Scouting and Guiding movement in Belize

The Scout and Guide movement in Belize is served by The Girl Guides Association of Belize, a member of the World Association of Girl Guides and Girl Scouts and The Scout Association of Belize, a member of the World Organization of the Scout Movement.

==History==

===Early independent Boy Scouts===
According to research undertaken by Hr. Leopold Flowers, former Executive Commissioner of The Scout Association of Belize, and William Faux, presently Deputy Chief Commissioner, Scouting in Belize was started in 1910 when Henry Longsworth of St. John's Cathedral established a troop there.

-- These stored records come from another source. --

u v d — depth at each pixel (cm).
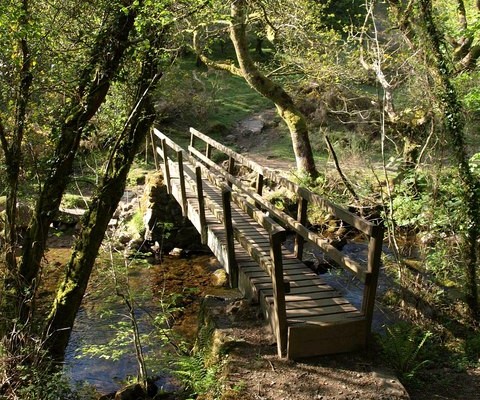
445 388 483
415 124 864
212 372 478
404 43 805
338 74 1146
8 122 627
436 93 628
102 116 749
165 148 1029
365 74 1162
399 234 898
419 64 676
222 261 668
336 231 1089
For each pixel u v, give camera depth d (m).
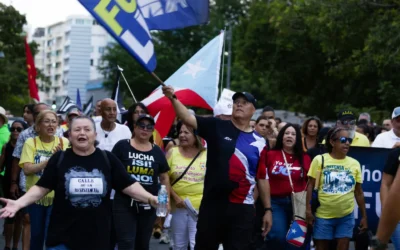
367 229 9.86
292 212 9.59
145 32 6.72
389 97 29.58
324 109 42.12
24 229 10.29
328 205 9.44
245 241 7.51
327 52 36.50
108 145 9.93
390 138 10.99
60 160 6.53
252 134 7.64
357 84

The oldest records found to date in England indicates that Scouting started in British Honduras in 1911 with two troops, 20 Scouts in total. The following year the numbers were one troop, three Scouters and 24 Scouts, a total of 27.

===British Boy Scouts===
There is record of the British Boy Scouts (a separate organization to The Scout Association of the United Kingdom) operating in Belize from 1910.

===The Boy Scouts Association, British Honduras Branch / The Scout Association of Belize===
The Scout Association of Belize was founded as a branch of The Boy Scouts Association of the United Kingdom. The Boy Scouts Association, British Honduras branch was registered in 1917 with a census of eight Scouters, 113 Scouts and 59 Cubs, a total membership of 180.

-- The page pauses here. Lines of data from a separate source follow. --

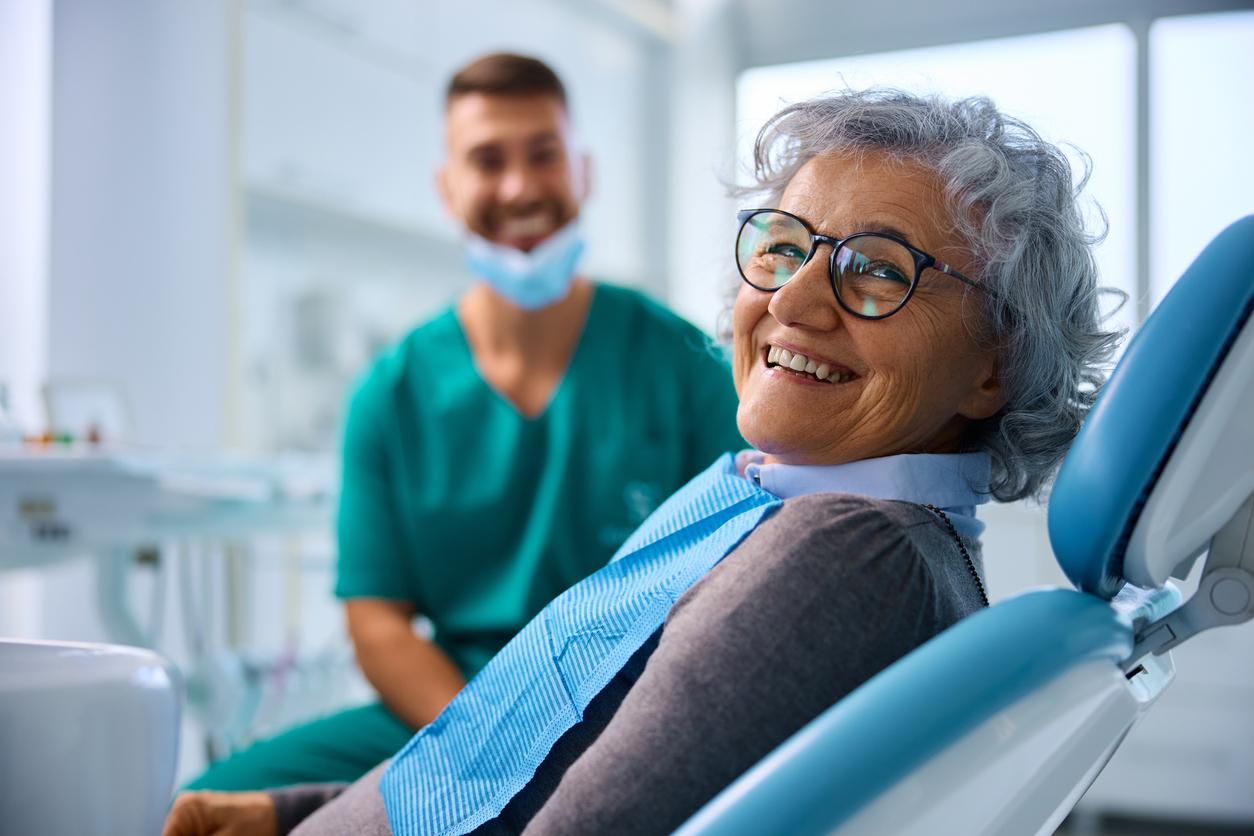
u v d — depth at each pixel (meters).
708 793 0.55
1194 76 3.16
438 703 1.26
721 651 0.57
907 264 0.68
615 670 0.65
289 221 3.38
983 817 0.48
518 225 1.46
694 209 3.87
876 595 0.57
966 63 3.53
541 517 1.37
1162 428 0.51
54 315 2.81
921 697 0.48
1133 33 3.21
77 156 2.84
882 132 0.71
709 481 0.76
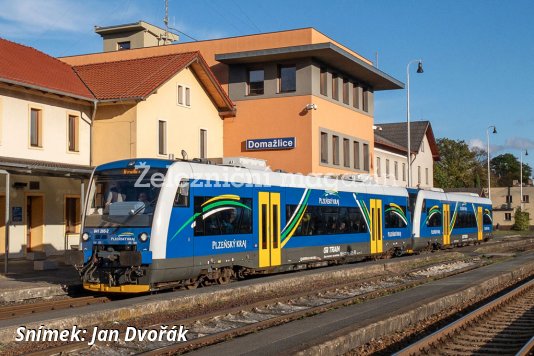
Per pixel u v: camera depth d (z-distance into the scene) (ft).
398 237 100.07
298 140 114.21
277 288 59.82
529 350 34.27
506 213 322.96
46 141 90.17
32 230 92.43
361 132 135.54
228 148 119.03
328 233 79.15
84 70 106.63
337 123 124.06
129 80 99.71
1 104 83.51
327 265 85.40
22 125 86.53
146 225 53.06
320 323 39.93
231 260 60.95
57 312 42.70
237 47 122.31
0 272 71.46
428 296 53.83
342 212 83.30
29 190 90.53
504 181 449.89
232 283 59.41
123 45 156.46
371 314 43.73
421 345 33.30
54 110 91.66
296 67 115.44
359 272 75.66
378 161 167.53
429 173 215.10
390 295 55.11
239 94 119.34
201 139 112.06
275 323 42.50
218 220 59.47
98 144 97.35
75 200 98.94
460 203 134.10
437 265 89.30
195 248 56.29
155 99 99.25
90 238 55.06
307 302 52.08
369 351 33.99
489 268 83.35
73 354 33.19
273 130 116.06
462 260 101.40
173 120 103.45
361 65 122.93
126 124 95.81
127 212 54.03
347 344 33.37
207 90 112.88
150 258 52.19
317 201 77.20
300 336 35.47
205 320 42.39
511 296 55.62
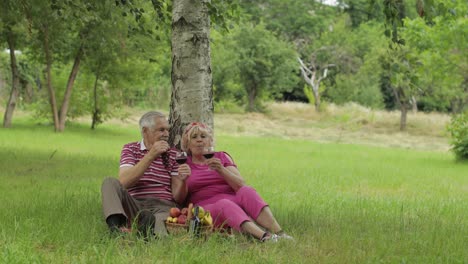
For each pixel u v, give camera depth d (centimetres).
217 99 5322
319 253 618
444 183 1570
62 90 3188
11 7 1661
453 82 2588
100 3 1301
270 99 5922
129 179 705
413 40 2441
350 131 4450
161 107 5150
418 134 4416
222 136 3400
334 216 884
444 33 2353
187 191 733
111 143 2408
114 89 3306
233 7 1102
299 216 851
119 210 654
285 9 6869
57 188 1136
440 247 673
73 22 2225
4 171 1388
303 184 1395
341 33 6306
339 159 2280
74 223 727
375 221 855
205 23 880
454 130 2352
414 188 1429
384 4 820
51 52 2859
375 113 5188
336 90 6119
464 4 2205
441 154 2812
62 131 2892
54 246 635
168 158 743
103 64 3022
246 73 5369
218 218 679
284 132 4131
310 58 6250
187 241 620
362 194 1267
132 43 2659
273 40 5428
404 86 4338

In 1915, Robin O. Phillips, a Boy Scouts of America scout, about 17 years old, is said to have invested 20 young men as Scouts. This took place at Robin's home, then situated at the corner of Wilson Street and Barrack Road. When these Scouts were considered well trained, Robin's father approached Governor William Hart-Bennett to seek assistance and support for the Scout Movement. Governor Bennett then selected George Grabbam, then manager of the Belize Estate and Produce Company Ltd. Mr. Grabham in turn appointed as Scoutmasters to assist him Phillip Ely, a Mr. Wexham and Paul Shephard Berry, then the superintendent of the Belize Wireless Station. In 1917, these men formed a branch of The Boy Scouts Association of the United Kingdom. The association flourished for about three to four years, then ceased when Mr. Grabham left Belize.

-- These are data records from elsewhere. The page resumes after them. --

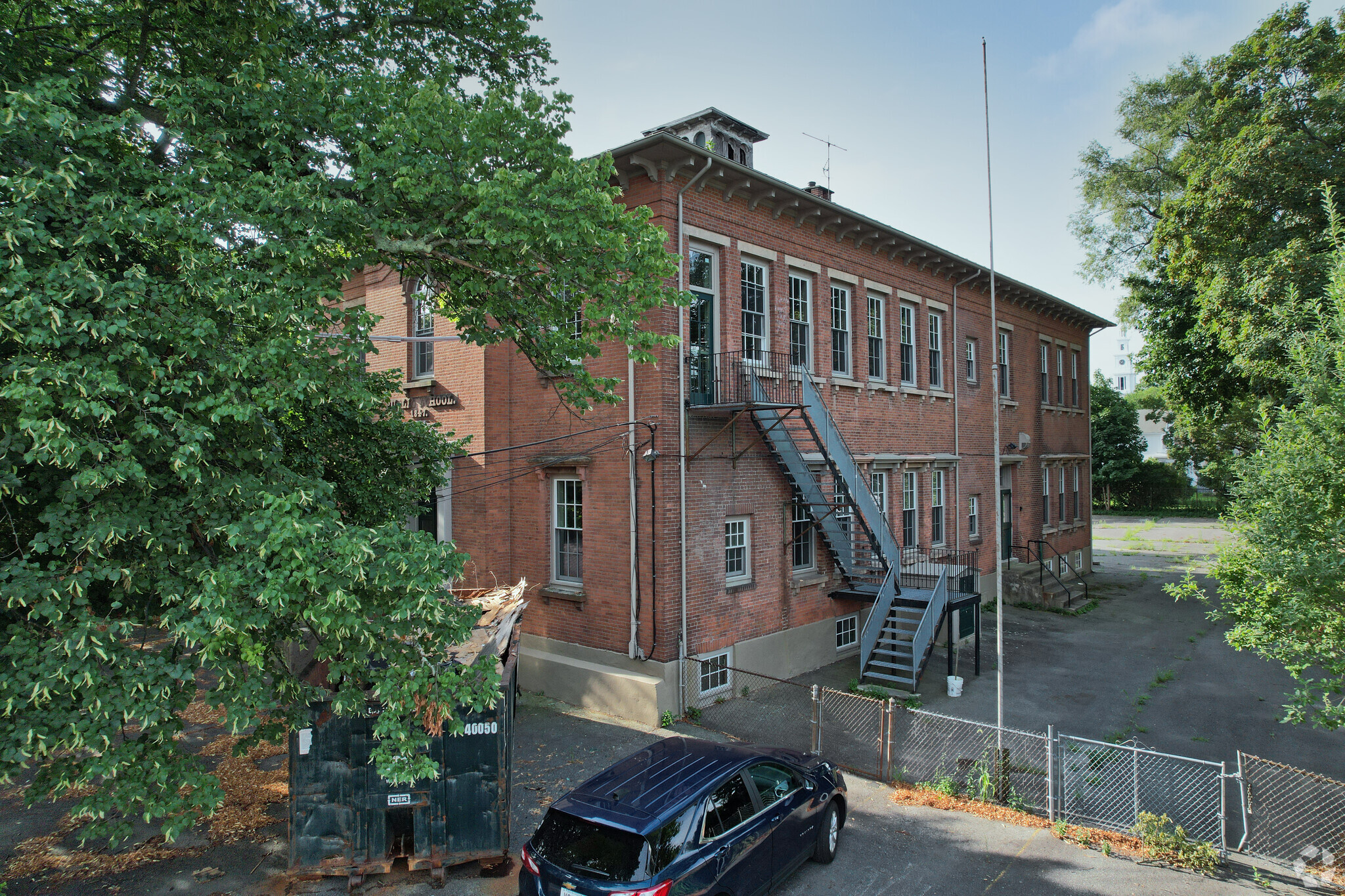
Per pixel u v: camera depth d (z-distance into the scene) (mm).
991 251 11211
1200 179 18453
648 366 13367
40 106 5523
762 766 7875
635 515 13484
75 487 5656
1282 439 8672
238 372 6301
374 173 8328
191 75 8914
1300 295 15617
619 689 13102
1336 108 16891
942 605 15438
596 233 8234
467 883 7824
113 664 5840
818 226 16703
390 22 11258
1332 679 7902
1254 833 9164
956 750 11758
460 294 9969
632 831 6238
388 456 11227
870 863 8359
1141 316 27828
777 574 15656
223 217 6652
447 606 6605
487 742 7891
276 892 7613
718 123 17766
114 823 5914
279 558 5984
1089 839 8844
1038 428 26594
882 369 18922
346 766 7688
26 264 5535
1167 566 34562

Scouting was revived again in 1931 in the Belize City area, by Brother John Mark Jacoby, SJ, MBE, Professor of Mathematics at Saint John's College. Hundreds of boys, including many leading citizens, passed through the hands of 'Bra Jake', as he was affectionately known. For many years, Scouting revolved around activities held at the Holy Redeemer Scout room (the home of troops 1, 2 and 3) and at an annual summer camp at San Pedro, Ambergris Caye. In 1936 Scouting was introduced to the districts beginning with the Stann Creek District and eventually spreading to all the others. Since that time the association has always been active in the Belize. The level of this activity has varied considerably over the years, depending largely on the extent of the association's ability to attract and maintain committed voluntary leadership.

The Boy Scouts Association, British Honduras Branch changed its name to The Scout Association of Belize. The association exists by virtue of the Scout Association of Belize Act, 1987 (assented to on January 25, 1988). On December 15, 1987, The Scout Association of Belize became a direct member organization of the World Organization of the Scout Movement rather than being represented through its parent organization, The Scout Association in London.